Sep 25 005427 laptop last message repeated 4 times

However, if I don't provoke these errors by logging into my laptop with ssh, in general use I now get quite an unstable connection with disassociation after a minute or so of use, so there is also something else amiss with the latest git version.

Chris

chrisV

25-09-2007 11:20:16


However, if I don't provoke these errors by logging into my laptop with ssh, in general use I now get quite an unstable connection with disassociation after a minute or so of use, so there is also something else amiss with the latest git version.
[/quote2ge8lux8]

On examining this further, I have had your kernel running all morning on my laptop and the disassociation is not very problematic after all. The association is dropped at 30 minutes intervals and then it reassociates itself again without any dramas - probably this is something done by the AP rather than rt2x00. Apart from the vendor_request_error lock-ups when I try to ssh into my laptop, it is working quite well.

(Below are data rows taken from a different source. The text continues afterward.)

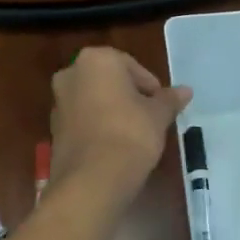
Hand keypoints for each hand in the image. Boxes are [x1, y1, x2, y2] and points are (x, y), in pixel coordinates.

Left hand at [50, 49, 191, 201]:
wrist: (92, 179)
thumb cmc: (130, 134)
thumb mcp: (158, 115)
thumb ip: (169, 100)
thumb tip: (185, 90)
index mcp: (96, 60)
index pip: (132, 66)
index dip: (151, 87)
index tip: (162, 106)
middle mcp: (71, 74)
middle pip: (110, 81)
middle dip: (129, 97)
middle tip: (150, 118)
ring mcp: (58, 102)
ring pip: (94, 100)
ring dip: (113, 112)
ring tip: (135, 135)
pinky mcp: (54, 129)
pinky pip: (83, 121)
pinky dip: (98, 128)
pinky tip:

I am going to go back to a stable kernel + legacy driver again now but if there is any further information you need about the vendor_request_error lock-ups, let me know.

Chris

chrisV

09-10-2007 22:53:28

I have tested today's git kernel and I no longer get these errors. I have to apply Adam Baker's patch to get 802.11g speeds, but apart from that it seems to work well with my rt73 stick.

Chris

mcornils

18-10-2007 18:53:32

Hello,

I have also tested latest git to see whether the issue still crops up - it does not (at least for now). Also, the driver feels much snappier. I'll be sure to let you know of further problems, but for now, I'd recommend marking this as no longer reproducible/probably fixed in your issues list. Woohoo!